An honest but uneasy depiction of a woman's yearning for her dead husband.
Many film fans run screaming for the door when confronted with French film drama. It is true: a lot of them tend to be over-talkative and self indulgent. François Ozon's Sous le sable is a worthy exception. Carried almost entirely by Charlotte Rampling, this story of a woman unable to face the loss of her husband marks the return to form of a great actress. Through her sensitive handling of her character one tends to forget the effort that must have gone into depicting an intelligent woman slowly going to pieces.
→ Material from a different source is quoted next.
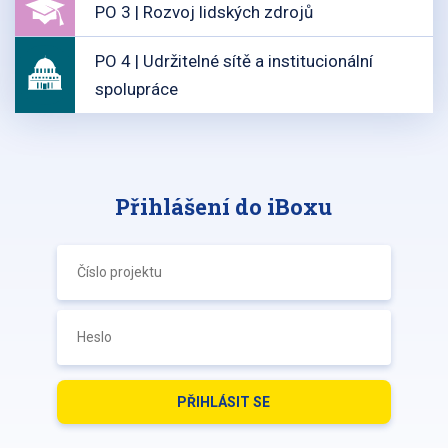
PO 3 | Rozvoj lidských zdrojů
PO 4 | Udržitelné sítě a institucionální
spolupráce
Přihlášení do iBoxu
Ozon managed to capture the special sensuality of an older woman especially well in the erotic scenes; imagined or otherwise. It is not an easy film to watch, the subject matter too painful, but its unflinching honesty coupled with Ramplings moving performance make it more than worth-while.
Scratch the Surface
A surprising change of pace for (up to that stage in his directorial career) shock auteur François Ozon in the wake of bourgeois facade-ripping as REGARDE LA MER and SITCOM, this minimalist masterpiece deals with love, loss and grief yet never becomes heavy-handed. Middle-aged Marie (luminous Charlotte Rampling making a belated but extremely welcome return to leading roles), an English literature professor at a Parisian university, quite literally loses her husband (hauntingly sad-eyed Bruno Cremer) while on seaside holiday. She takes a nap on the beach as he's out swimming. When she wakes up, he has disappeared. Accidentally or voluntarily drowned ? Hiding perhaps from a stifling marriage ? Ozon offers no solid answers but focuses but focuses on Marie's stubborn denial of her husband's departure as she resumes her professional and social life as if nothing had happened. While those around her assume she's slipping from sanity, the truth proves considerably less tangible and far more nuanced. A tentative affair with the friend of a friend seems doomed from the start, leading to the shattering final scene, all the more heartbreaking for being open to any number of interpretations, none of them particularly cheerful. Even though the filmmaker has reigned in his wicked humor and morality-defying shock tactics, this fortunately doesn't mean he has gone all solemn on us. The general lightness of tone might indeed startle in light of the subject matter, plus there's even an astonishingly erotic moment when Marie imagines herself being groped by both husband and lover in an elegant masturbatory fantasy. Ultimately, this is very much Rampling's show and clearly intended as such. Rarely out of frame for more than an instant here, she delivers the type of performance both subtle and sensuous that has been her stock in trade since she started enchanting movie audiences worldwide back in the '60s, her mysterious beauty undiminished (if anything, augmented more like) by the passing years. Contrary to her personal code of conduct (she will rarely work more than once with the same director, always looking for new experiences to further her craft and personal growth), she went on to star in Ozon's deceptively upbeat SWIMMING POOL and took a supporting role in his first failure to date, the atrocious ANGEL.